Given the poor overall result for unionism in the regional election to the assembly at Stormont, many commentators expected Arlene Foster, the troubled leader of the Democratic Unionist Party, to express some regret about her contemptuous behaviour towards the Sinn Féin half of the power-sharing executive or indeed the wider nationalist community. Her vow to stage a “bitter” election, one reeking of hibernophobic sentiment, backfired spectacularly, leading to a resurgent vote among northern nationalism. This lifted SF and the Social Democratic and Labour Party to unprecedented levels of support, placing pro-unity and pro-union representatives on a near level pegging. However, far from expressing contrition the Fermanagh politician seems eager to compound her problems – and to further destabilise the hard won peace of the last two decades – by seeking a pan-unionist anti-nationalist axis to possibly contest a further round of elections.
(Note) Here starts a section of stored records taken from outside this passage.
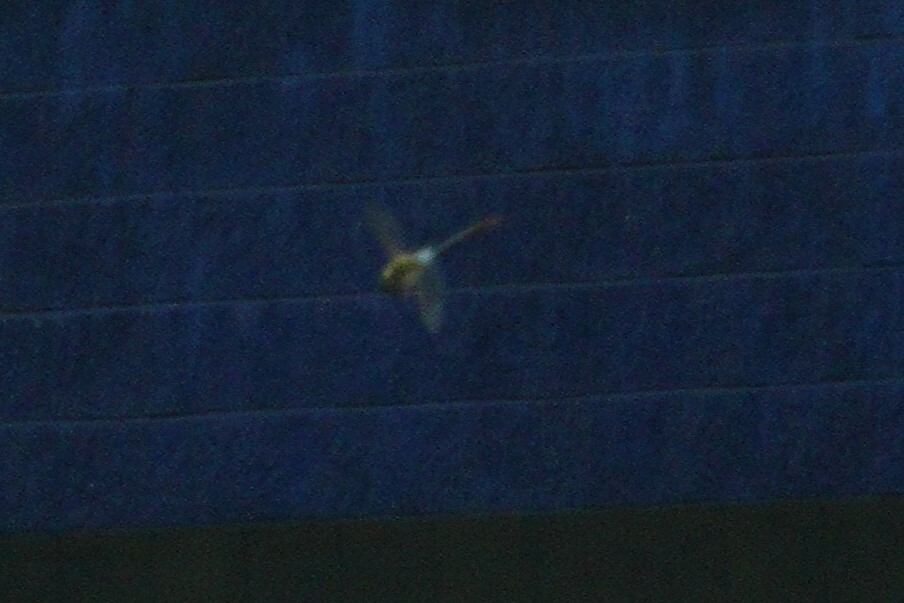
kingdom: Animalia
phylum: Arthropoda
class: Insecta
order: Odonata
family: Aeshnidae
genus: Anax
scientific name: Anax junius
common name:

From a plea by Foster published in today’s unionist-leaning Belfast Telegraph:
No one should be surprised with the outcome of the election. For the last six weeks we warned how close the election would be. We warned that there was a real chance that Sinn Fein would emerge as the largest party and they almost did. In fact, Sinn Fein finished only one seat behind the DUP and secured just over 1,000 fewer votes.
We must accept and recognise the fact that the DUP fought the election in the most difficult of circumstances. In the months leading up to the election, we were being assailed on all sides from political opponents and the media alike.
This election has undoubtedly been a wake-up call for unionism.
We must not only hold the vote that we already have, we also need to expand to the next generation of voters. That is both in terms of first preference votes and also in terms of our capacity to win transfers.
Ideally, I would like to see a renewed attempt to create unionist unity where the parties would come together.
Failing that, we need to agree transfer pacts where unionists transfer down the ballot paper to each other.
The DUP boss sought to stir up ethno-sectarian passions during the recent election and the voters of the Six Counties delivered her – and unionism in general – a resounding slap in the face. Her response? To double-down on the Trumpesque appeal to ethnic-baiting while attacking the press and other critics. If Foster believes that a second regional election this year will favour her grey-haired party and geriatric unionism as a whole she is even more deluded than previously assumed. 2017 is not 1917 and the Good Friday Agreement is not a Home Rule Bill.